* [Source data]
● ● ● ●

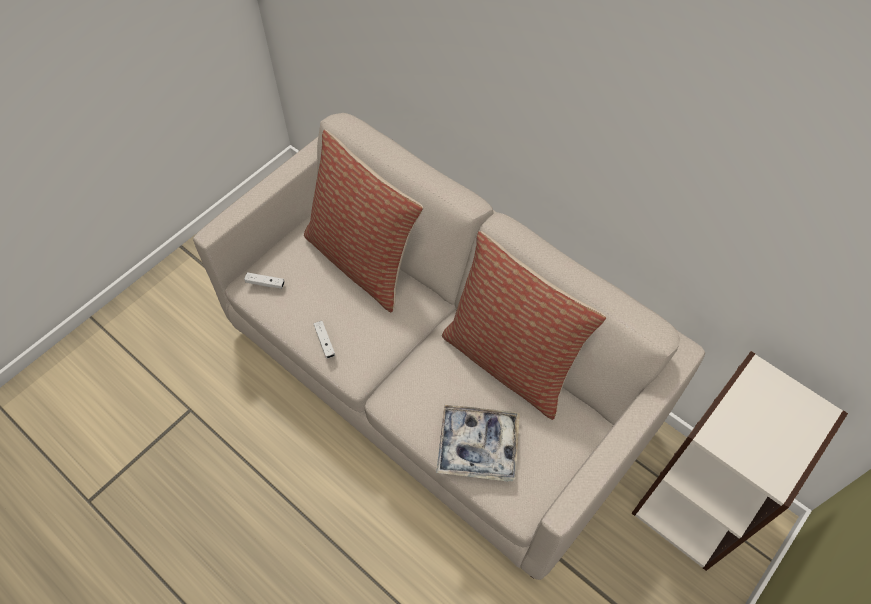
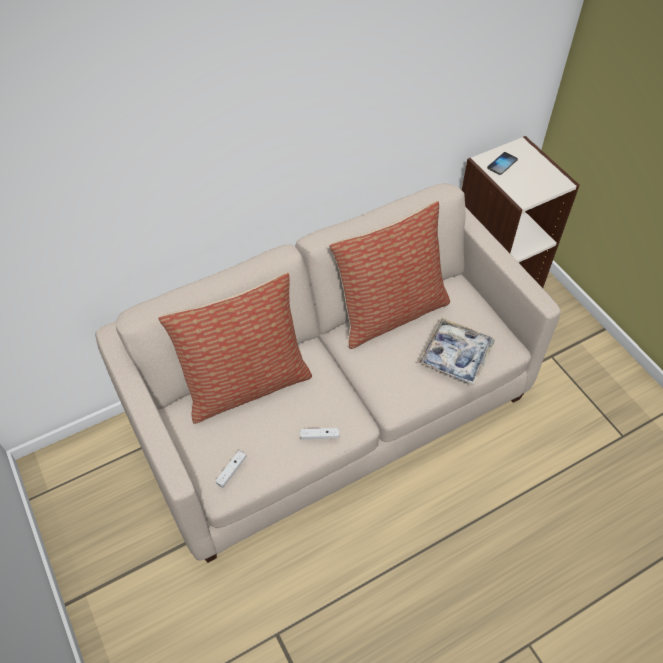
camera: 70 degrees left, 5 degrees down
none -> phone [487,152,518,175]

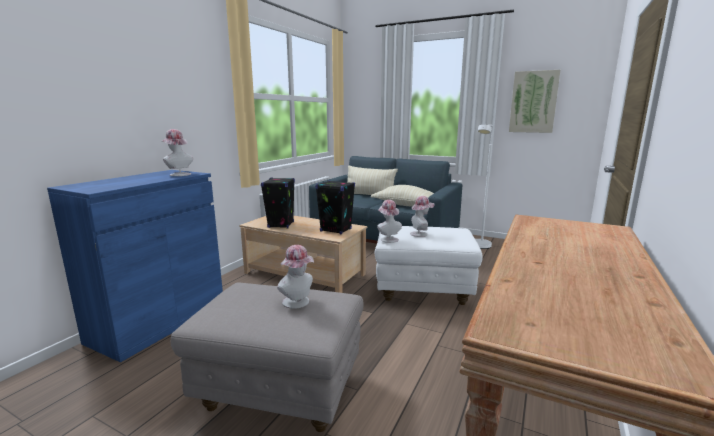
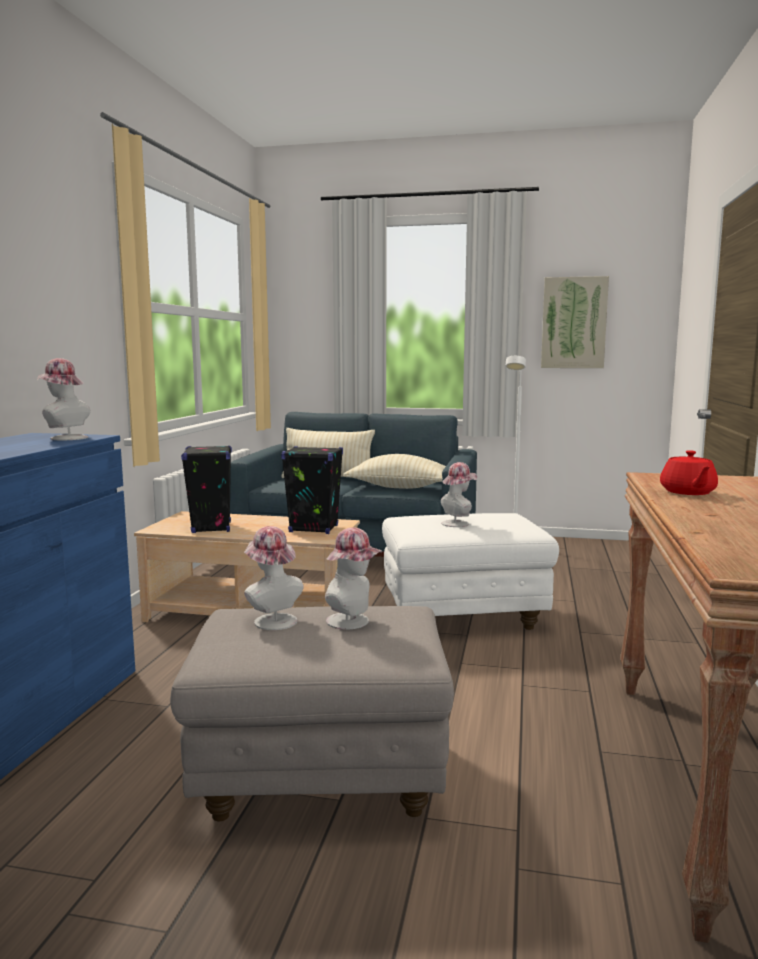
camera: 15 degrees left, 5 degrees down
hat [377,200,402,243] -> hat moved to [244,526,304,630]
none -> red teapot [660,450,718,495]

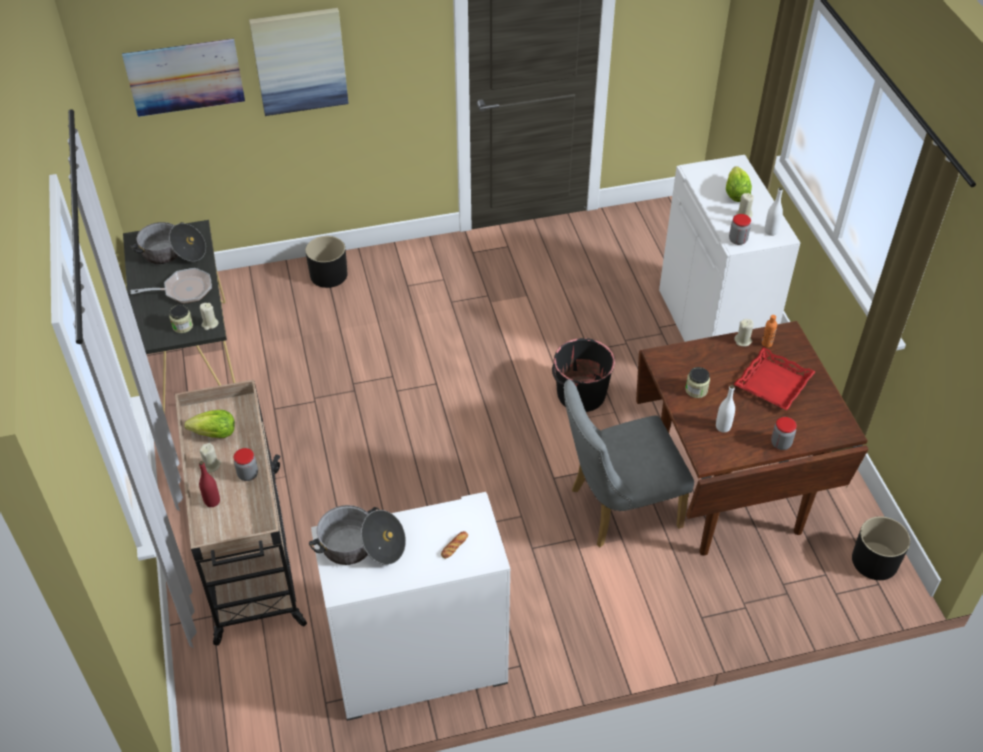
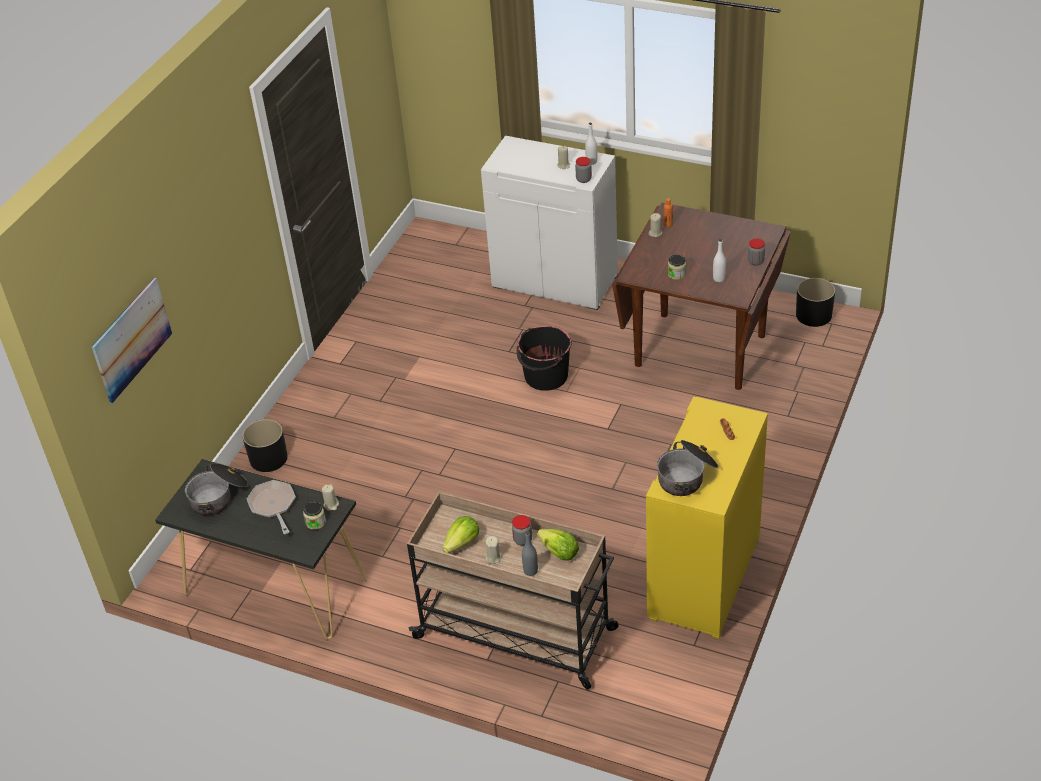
camera: 50 degrees left, 5 degrees down
frying pan [131,268,212,304] -> frying pan turned 45 degrees counterclockwise [247,480,295,534]
red bottle [199,461,220,507] -> grey bottle [522,531,538,576]
picture [249,8,349,116] -> none
white cabinet [311,492,510,721] -> yellow cabinet [646,396,768,639]
grey chair [564,379,694,548] -> none
lettuce [726,166,752,202] -> lettuce moved to [537,529,579,560]
red tray [734,347,815,410] -> none

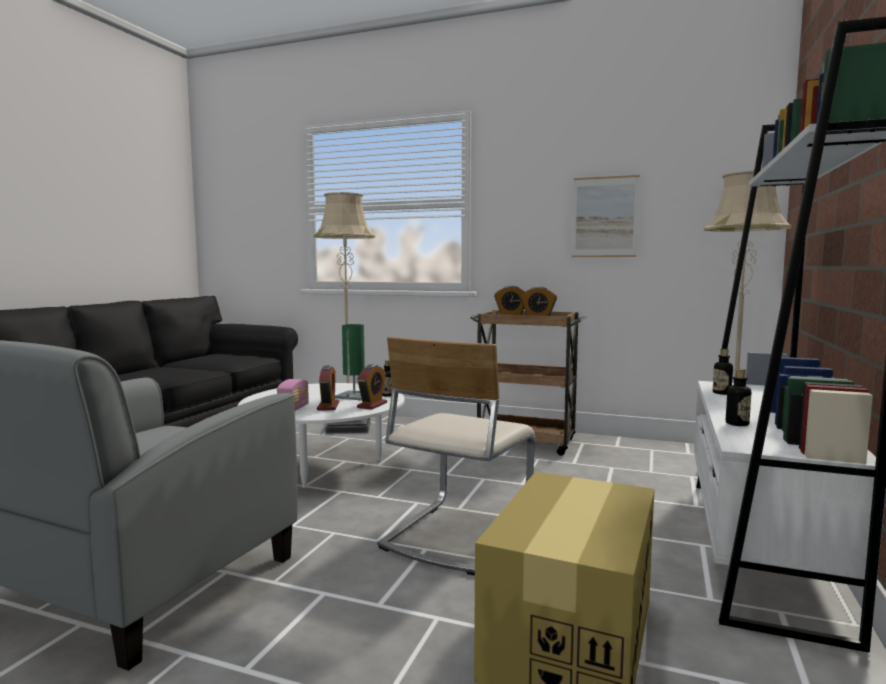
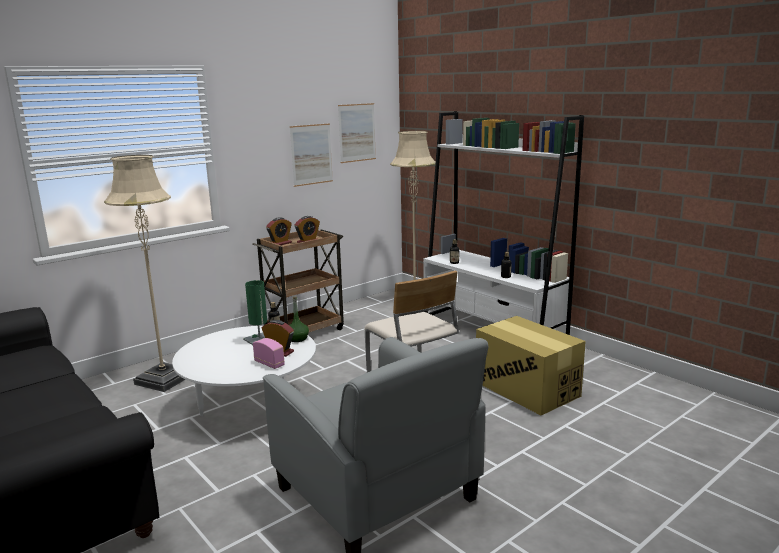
camera: 60 degrees left, 10 degrees up
alarm clock [357,364,387,409] -> green bottle [289,296,309,342]
none -> picture [338,103,376,163]

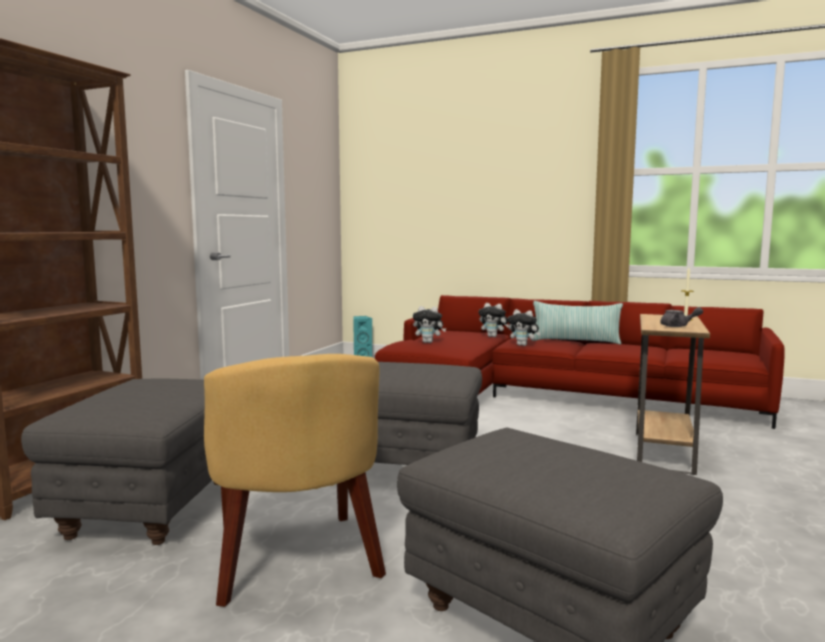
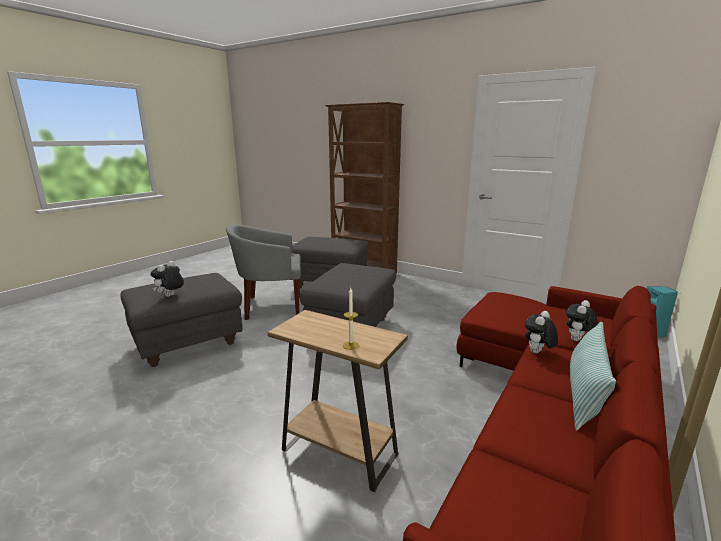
camera: 100 degrees right, 10 degrees up
yellow armchair [204,354,386,607] -> grey armchair [226,224,301,320]
plush toy [413,306,446,343] -> plush toy moved to [151,261,184,297]
grey teapot [660,307,703,327] -> none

● ● ● ●

* [Activity] Produce an exact copy of the lines from the line containing "red bottle [199,461,220,507]" through the last line of the records, with no pictures and no other text.

* [Your response]
red bottle [199,461,220,507] -> grey bottle [522,531,538,576]
picture [249,8,349,116] -> none
white cabinet [311,492,510,721] -> yellow cabinet [646,396,768,639]
grey chair [564,379,694,548] -> none
lettuce [726,166,752,202] -> lettuce moved to [537,529,579,560]
red tray [734,347,815,410] -> none

camera: 60 degrees left, 10 degrees up
alarm clock [357,364,387,409] -> green bottle [289,296,309,342]
none -> picture [338,103,376,163]

camera: 100 degrees right, 10 degrees up
yellow armchair [204,354,386,607] -> grey armchair [226,224,301,320]
plush toy [413,306,446,343] -> plush toy moved to [151,261,184,297]
grey teapot [660,307,703,327] -> none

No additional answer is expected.